New York City Cone Biopsy
Frequently Asked Questions
How effective is the cone biopsy procedure?
The cone biopsy may remove all of the abnormal tissue. This would mean that no further treatment is needed other than follow-up Pap tests.
The edges of the cervical tissue removed by a cone biopsy may contain abnormal cells, meaning that abnormal tissue may be left in the cervix. The cone biopsy may be repeated to remove the remaining abnormal cells. If follow-up tests show normal cells, then no further treatment may be needed. If abnormal cells remain, you and your doctor may discuss other treatments, such as removal of the uterus (hysterectomy).
The cone biopsy may show cancer that has grown deep into the cervical tissue (cervical cancer). Further treatment, such as surgery, radiation, or chemotherapy, will be recommended.
How long is it normal to bleed after a cone biopsy?
The cervix should heal completely within four to six weeks, but some women make a full recovery as early as three weeks. A vaginal discharge and / or bleeding are usual for some weeks following treatment and are part of the healing process. This should stop or return to ‘normal’ as soon as the cervix is healed.

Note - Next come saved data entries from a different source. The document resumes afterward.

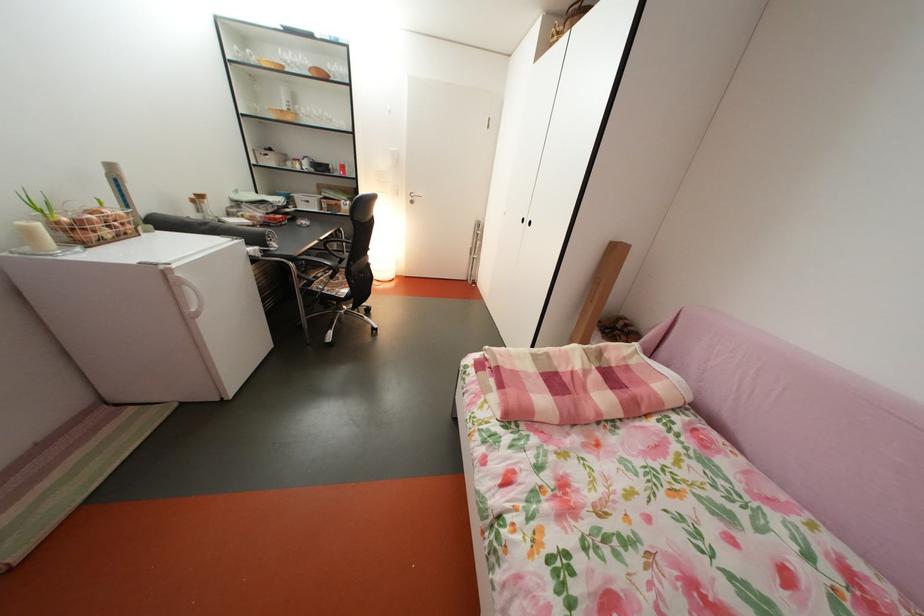
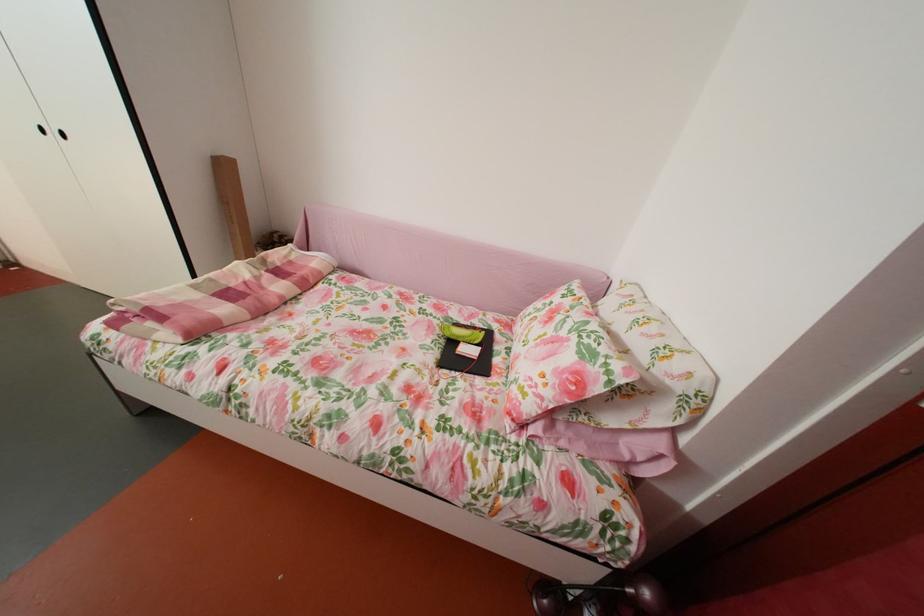
The point at (604, 374) is marked in the first image. Where is the corresponding point in the second image?

(274, 278)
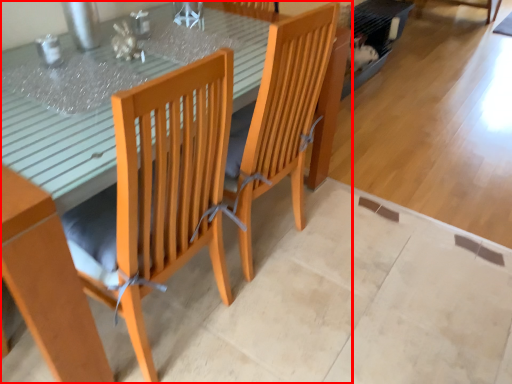
Question: From the image's perspective, where is table (annotated by the red box) located in relation to chair in the image?

Choices:
 (A) above
 (B) below

Answer: (B)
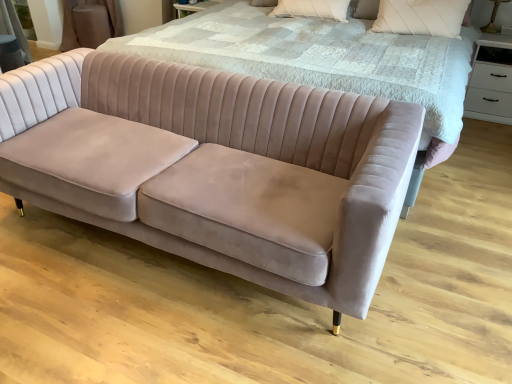
Locate an element on the screen. The height and width of the screenshot is (384, 512). vacant space that's between velvet beige couch at lower left and velvet bed at center is located at coordinates (399, 276).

What can I expect after a cone biopsy?
- Some vaginal bleeding is normal for up to 1 week.
- Some vaginal spotting or discharge (bloody or dark brown) may occur for about 3 weeks.
- Pads should be used instead of tampons for about 3 weeks.

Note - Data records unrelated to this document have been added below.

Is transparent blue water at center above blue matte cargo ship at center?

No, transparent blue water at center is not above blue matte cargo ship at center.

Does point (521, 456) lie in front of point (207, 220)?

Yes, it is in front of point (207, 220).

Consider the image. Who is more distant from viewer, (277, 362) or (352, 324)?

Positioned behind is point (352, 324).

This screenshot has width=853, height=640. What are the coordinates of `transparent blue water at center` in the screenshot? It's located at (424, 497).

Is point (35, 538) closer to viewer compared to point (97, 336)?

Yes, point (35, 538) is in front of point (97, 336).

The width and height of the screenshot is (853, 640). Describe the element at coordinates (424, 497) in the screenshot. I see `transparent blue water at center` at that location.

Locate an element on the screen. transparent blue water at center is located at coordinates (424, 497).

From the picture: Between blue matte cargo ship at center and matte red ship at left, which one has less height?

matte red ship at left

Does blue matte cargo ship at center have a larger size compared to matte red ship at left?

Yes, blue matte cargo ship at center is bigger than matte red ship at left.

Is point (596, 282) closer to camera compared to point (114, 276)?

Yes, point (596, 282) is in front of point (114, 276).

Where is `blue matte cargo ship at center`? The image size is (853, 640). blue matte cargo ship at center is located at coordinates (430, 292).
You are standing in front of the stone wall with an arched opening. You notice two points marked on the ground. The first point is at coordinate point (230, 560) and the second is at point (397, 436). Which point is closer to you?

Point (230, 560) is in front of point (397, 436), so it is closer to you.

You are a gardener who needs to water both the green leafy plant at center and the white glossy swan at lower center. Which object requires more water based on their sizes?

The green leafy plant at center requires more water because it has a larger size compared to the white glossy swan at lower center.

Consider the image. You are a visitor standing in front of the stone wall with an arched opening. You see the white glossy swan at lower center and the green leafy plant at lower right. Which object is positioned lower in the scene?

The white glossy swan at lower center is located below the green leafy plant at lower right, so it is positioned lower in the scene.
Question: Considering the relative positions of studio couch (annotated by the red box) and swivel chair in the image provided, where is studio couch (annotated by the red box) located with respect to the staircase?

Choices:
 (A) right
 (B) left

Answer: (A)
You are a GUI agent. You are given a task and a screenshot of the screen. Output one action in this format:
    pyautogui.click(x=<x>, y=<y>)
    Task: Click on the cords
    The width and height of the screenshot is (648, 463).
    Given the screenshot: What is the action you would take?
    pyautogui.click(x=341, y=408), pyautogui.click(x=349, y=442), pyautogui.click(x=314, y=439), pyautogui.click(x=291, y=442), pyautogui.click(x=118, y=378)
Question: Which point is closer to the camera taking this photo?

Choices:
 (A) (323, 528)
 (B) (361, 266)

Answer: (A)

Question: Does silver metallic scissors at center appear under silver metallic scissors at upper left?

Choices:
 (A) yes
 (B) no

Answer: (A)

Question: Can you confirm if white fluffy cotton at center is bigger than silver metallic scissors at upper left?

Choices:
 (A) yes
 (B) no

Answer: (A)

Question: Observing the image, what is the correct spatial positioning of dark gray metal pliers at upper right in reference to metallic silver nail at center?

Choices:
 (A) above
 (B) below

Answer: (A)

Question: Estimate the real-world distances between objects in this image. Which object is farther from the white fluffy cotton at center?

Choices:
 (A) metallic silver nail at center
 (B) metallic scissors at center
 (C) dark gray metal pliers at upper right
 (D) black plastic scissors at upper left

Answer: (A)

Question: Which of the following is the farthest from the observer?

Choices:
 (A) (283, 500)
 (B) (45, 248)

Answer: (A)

- Sexual intercourse should be avoided for about 3 weeks.
- Douching should not be done.
How effective is a LEEP procedure?
Both the LEEP and cone biopsies are 85-90 percent effective in treating moderate to severely abnormal cells of the cervix. The majority of patients who have abnormal Pap smears and then are treated with a LEEP or cone biopsy subsequently have normal Pap smears.